**WHAT YOU HAVE TO DO**
The word "than" appears in some lines of the entries. Say how many, and give nothing but the number.
====== INPUT RECORDS ======
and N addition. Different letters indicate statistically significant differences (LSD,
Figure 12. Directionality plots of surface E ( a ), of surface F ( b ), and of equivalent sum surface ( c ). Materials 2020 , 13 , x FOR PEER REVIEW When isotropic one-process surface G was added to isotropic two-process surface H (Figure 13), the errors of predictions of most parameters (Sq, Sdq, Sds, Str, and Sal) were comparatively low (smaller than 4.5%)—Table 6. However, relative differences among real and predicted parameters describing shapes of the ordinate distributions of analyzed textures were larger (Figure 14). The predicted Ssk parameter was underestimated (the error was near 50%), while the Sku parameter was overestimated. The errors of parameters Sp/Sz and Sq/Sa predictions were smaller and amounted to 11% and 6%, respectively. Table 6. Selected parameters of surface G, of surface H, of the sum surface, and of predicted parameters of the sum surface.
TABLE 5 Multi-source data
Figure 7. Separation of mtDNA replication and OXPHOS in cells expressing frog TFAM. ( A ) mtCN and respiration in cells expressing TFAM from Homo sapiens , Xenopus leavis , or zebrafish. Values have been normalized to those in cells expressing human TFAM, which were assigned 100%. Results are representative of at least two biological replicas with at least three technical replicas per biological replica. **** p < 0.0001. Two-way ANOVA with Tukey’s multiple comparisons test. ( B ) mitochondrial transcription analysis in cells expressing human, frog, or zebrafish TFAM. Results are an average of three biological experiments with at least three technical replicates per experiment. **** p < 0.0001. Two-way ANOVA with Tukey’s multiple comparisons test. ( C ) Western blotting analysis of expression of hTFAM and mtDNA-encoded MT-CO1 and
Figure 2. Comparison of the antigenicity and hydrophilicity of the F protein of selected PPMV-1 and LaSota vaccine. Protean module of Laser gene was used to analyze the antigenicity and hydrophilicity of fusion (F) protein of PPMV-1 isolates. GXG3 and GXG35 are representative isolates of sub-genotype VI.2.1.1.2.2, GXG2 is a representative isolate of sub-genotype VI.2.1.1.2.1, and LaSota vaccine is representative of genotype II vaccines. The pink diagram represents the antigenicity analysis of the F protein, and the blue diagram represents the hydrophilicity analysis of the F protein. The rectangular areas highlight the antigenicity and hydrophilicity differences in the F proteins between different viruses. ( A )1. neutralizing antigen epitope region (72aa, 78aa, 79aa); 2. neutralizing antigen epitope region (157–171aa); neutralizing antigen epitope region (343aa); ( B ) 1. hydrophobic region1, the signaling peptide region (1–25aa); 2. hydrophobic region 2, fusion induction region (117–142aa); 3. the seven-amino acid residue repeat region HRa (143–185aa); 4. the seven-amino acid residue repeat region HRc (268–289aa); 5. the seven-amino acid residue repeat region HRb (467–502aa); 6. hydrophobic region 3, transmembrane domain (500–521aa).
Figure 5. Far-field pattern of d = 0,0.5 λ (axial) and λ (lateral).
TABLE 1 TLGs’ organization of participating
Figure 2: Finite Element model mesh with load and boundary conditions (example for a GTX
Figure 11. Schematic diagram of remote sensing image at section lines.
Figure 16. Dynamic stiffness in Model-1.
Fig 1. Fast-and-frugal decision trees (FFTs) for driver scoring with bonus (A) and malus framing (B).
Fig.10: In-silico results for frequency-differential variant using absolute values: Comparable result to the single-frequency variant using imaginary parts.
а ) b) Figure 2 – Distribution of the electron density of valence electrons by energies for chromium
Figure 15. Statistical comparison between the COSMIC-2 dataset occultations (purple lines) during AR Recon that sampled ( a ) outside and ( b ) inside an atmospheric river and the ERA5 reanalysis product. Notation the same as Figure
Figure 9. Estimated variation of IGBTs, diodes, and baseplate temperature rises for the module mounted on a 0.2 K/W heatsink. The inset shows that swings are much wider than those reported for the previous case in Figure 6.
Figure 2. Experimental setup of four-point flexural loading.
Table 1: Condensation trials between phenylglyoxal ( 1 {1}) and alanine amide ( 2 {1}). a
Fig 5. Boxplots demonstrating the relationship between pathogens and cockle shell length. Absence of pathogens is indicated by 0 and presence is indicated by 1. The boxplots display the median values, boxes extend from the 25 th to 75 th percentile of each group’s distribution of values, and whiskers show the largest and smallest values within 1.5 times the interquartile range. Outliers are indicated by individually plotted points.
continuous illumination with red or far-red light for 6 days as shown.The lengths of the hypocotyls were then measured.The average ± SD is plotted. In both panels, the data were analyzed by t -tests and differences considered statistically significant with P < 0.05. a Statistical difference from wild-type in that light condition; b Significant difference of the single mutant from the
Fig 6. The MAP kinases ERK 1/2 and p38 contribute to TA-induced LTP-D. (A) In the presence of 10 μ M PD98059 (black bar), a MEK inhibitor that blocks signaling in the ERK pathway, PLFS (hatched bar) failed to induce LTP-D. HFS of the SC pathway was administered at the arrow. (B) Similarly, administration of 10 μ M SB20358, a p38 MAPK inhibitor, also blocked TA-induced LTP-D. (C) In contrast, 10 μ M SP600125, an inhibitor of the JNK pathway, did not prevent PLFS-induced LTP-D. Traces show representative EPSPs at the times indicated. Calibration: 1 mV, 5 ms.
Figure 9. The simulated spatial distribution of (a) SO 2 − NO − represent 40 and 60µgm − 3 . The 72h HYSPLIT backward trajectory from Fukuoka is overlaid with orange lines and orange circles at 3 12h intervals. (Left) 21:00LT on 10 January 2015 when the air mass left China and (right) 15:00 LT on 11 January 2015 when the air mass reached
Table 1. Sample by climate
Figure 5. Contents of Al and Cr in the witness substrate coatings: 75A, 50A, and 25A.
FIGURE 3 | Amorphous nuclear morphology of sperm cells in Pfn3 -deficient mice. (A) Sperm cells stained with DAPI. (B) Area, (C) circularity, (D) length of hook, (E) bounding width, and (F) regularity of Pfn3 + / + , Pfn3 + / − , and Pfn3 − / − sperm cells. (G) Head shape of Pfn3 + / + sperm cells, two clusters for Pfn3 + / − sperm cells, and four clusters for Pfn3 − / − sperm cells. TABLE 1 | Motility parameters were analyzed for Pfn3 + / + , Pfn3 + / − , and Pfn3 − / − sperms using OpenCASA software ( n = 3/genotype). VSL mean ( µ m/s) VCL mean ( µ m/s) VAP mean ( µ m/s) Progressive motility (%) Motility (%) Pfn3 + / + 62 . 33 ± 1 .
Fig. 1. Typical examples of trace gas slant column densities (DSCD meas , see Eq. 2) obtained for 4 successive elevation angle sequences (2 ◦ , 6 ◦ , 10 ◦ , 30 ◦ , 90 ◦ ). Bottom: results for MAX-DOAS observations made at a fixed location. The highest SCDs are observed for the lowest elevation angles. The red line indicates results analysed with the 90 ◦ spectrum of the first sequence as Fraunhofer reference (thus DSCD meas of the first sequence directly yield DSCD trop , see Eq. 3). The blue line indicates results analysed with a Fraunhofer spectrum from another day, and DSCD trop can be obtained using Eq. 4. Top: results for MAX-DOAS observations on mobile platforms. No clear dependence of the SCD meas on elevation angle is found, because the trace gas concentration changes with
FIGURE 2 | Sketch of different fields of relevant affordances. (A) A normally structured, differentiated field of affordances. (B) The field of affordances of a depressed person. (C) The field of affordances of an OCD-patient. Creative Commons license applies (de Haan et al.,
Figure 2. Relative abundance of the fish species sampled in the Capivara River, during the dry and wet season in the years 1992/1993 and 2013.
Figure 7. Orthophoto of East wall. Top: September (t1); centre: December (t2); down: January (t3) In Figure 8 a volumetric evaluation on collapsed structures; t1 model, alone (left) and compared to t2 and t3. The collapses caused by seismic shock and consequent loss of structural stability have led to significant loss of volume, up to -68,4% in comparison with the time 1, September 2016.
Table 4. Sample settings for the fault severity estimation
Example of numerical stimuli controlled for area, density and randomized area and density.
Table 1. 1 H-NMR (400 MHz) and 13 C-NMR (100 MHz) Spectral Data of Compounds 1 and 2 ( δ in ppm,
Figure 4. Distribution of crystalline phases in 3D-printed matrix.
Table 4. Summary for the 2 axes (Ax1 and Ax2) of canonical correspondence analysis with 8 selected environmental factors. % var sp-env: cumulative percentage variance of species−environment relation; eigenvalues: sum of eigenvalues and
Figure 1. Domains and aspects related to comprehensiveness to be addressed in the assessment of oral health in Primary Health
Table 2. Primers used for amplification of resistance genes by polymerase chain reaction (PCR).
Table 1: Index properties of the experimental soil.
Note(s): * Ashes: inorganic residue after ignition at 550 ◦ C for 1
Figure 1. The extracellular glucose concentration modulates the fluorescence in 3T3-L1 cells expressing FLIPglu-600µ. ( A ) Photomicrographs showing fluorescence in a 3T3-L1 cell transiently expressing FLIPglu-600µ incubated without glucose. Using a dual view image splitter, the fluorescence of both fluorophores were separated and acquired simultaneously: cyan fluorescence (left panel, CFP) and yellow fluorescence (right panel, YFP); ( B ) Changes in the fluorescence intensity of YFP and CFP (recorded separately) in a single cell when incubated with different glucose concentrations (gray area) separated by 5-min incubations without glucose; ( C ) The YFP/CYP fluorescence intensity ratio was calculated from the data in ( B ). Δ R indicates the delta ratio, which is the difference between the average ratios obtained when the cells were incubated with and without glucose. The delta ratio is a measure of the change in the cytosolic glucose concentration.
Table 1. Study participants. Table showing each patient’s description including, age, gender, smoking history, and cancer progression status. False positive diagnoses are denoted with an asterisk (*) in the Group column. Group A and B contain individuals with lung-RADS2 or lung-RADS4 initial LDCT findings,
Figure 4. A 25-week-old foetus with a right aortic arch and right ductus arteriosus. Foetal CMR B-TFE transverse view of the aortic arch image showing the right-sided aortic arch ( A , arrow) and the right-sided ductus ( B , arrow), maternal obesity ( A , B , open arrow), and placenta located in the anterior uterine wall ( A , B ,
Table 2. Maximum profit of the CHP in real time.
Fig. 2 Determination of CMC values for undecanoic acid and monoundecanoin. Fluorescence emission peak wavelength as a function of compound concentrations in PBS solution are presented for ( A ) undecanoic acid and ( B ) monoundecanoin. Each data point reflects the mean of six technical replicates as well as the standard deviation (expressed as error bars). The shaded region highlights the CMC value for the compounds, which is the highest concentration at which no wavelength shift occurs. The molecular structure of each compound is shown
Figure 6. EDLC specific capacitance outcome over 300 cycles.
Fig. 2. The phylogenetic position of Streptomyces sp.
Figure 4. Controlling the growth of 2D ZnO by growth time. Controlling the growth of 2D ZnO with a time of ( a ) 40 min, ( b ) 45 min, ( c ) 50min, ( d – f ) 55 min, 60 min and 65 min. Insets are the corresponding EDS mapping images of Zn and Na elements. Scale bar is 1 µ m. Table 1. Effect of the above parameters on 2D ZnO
======
**OUTPUT FOR THIS EXERCISE**
2